You should ensure that you have a solid financial plan in place before starting your course. Make sure to budget carefully and think through your options ahead of time.
Create a personalised funding package
There are several different routes available to fund your Masters. Many students pursue a combination of these. Some of the options include:
- University funded scholarships
- Government-backed postgraduate loan
- Charities, trusts and foundations
- Company sponsorship
Some sources of funding may have specific eligibility criteria attached. Make sure you bear these in mind when putting together your package.
Investigate university funding
Universities and other funding bodies offer scholarships to UK, EU and international Masters students.
At the University of Leeds, we have a wide range of university scholarships. It’s important that you research the best options for you. The value, availability and eligibility criteria for each scholarship varies depending on your subject.
We also offer a number of subject related scholarships. You should also make sure you visit the website for your chosen subject area to access more information.
Most of these scholarships need you to have already applied for a place to study at University of Leeds. When researching scholarships, make sure you check the application deadline. These may differ depending on which scholarship you are applying for.
There is also a 10% tuition fee bursary available to University of Leeds graduates.
We also offer scholarships to self-funding UK students from under-represented groups. These are called Leeds Masters Scholarships and are worth £5000 over the duration of your course. Find out if you are eligible to apply.
The Leeds Masters Scholarships give you access to a bespoke on-course support scheme called the Plus Programme. The Plus Programme is designed to help you transition into, succeed at and progress from Masters study. They run a diverse events programme which features sessions on careers, employability and support.
Government-backed postgraduate loan
The UK government offers a postgraduate loan of over £10,000. This is available for UK students on full-time, part-time or distance learning taught or research Masters degree courses. The loan isn’t means tested but you can’t apply if you already hold a postgraduate qualification.
Like with undergraduate funding, repayments are income related. You’ll begin repaying once you earn over the threshold amount.
The postgraduate loan is meant to be a contribution towards tuition and living costs. It probably won’t cover all your outgoings. You should ensure you have a solid financial plan in place before starting your course.
Funding arrangements may differ depending if you live in England, Scotland, Wales or Northern Ireland. Further guidance is available from the government and on our website. Alternatively, visit websites such as Money Saving Expert for independent advice.

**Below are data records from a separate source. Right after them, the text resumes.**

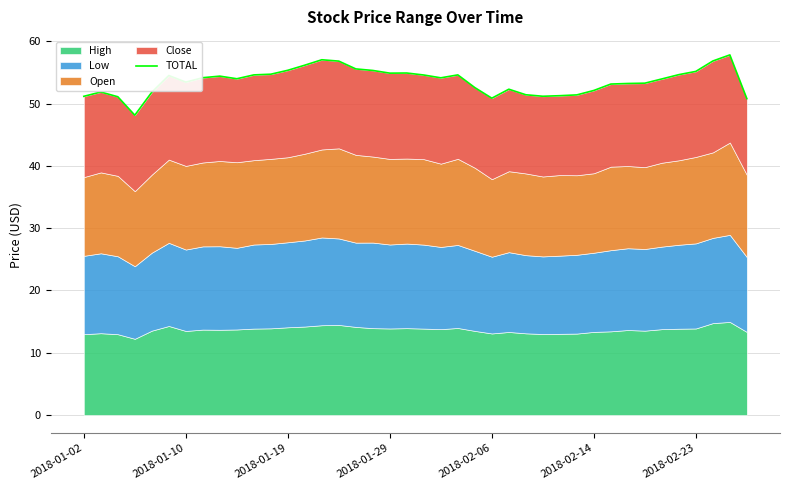

The value at 7 is 34.8. True or false?

False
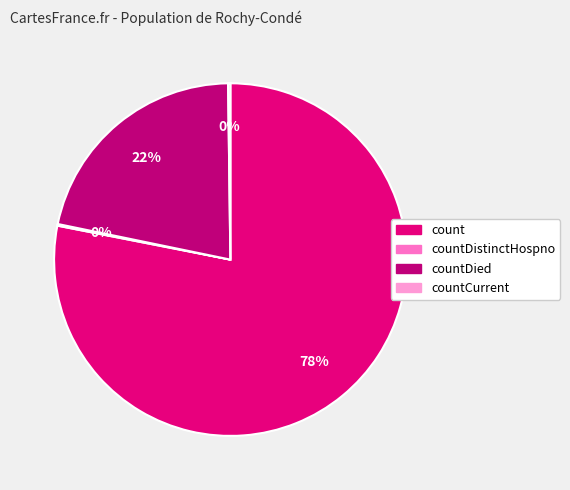

What is the largest slice in the pie chart?

count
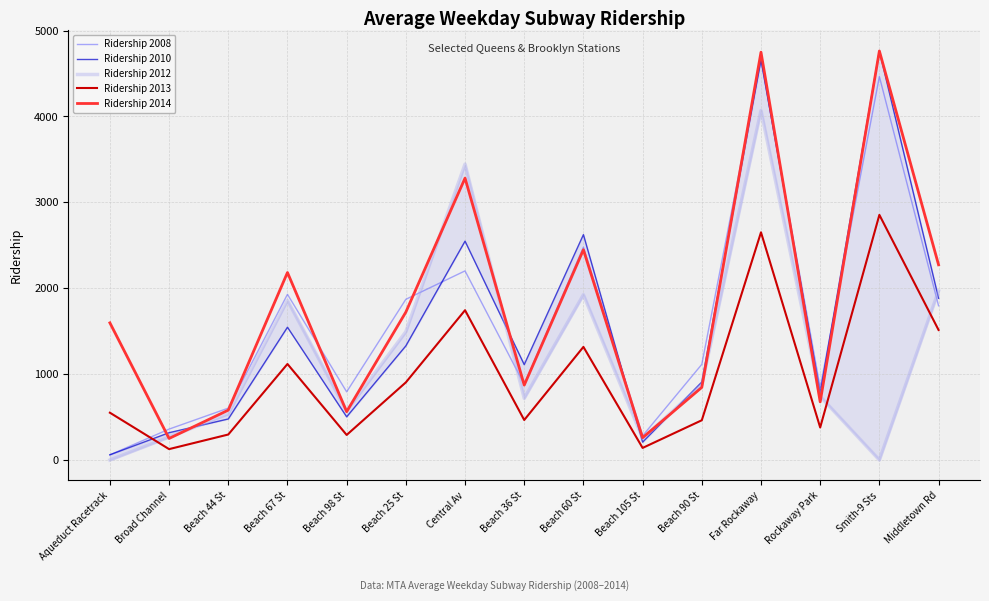

Is it true that Ridership 2008 equals 1796 at Middletown Rd?

True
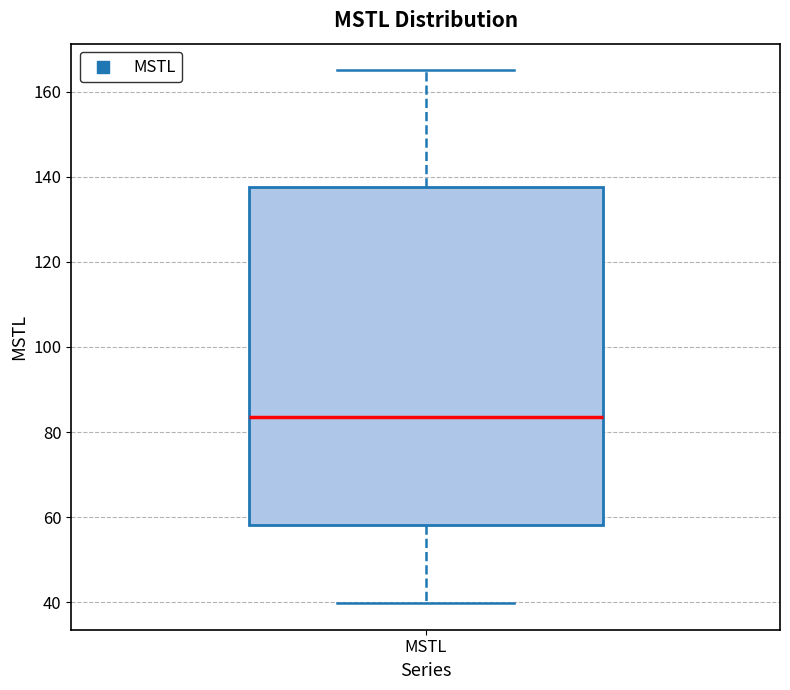

Read this box plot against the y-axis: the position of the median line, the range covered by the box, and the ends of both whiskers. The values are not printed on the chart, so give them approximately, as read against the axis.

median 84, box 58 to 138, whiskers 40 to 164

Check for other funding sources
Some independent charities and trusts are able to support the cost of your Masters. These grants may have strict eligibility criteria and are very competitive. Often, charities will only offer partial funding for your Masters.
In some cases, businesses will contribute to the cost of your Masters. This may be on the condition that you enter employment with them after graduation. Or they may class it as a Continuous Professional Development (CPD) opportunity.
Speak with your current employer to see what might be available for you. More useful information can be found on Find A Masters.
Masters study is a great investment for your future and career prospects. Funding your studies is a crucial part of the decision and it’s important that you consider a range of different options.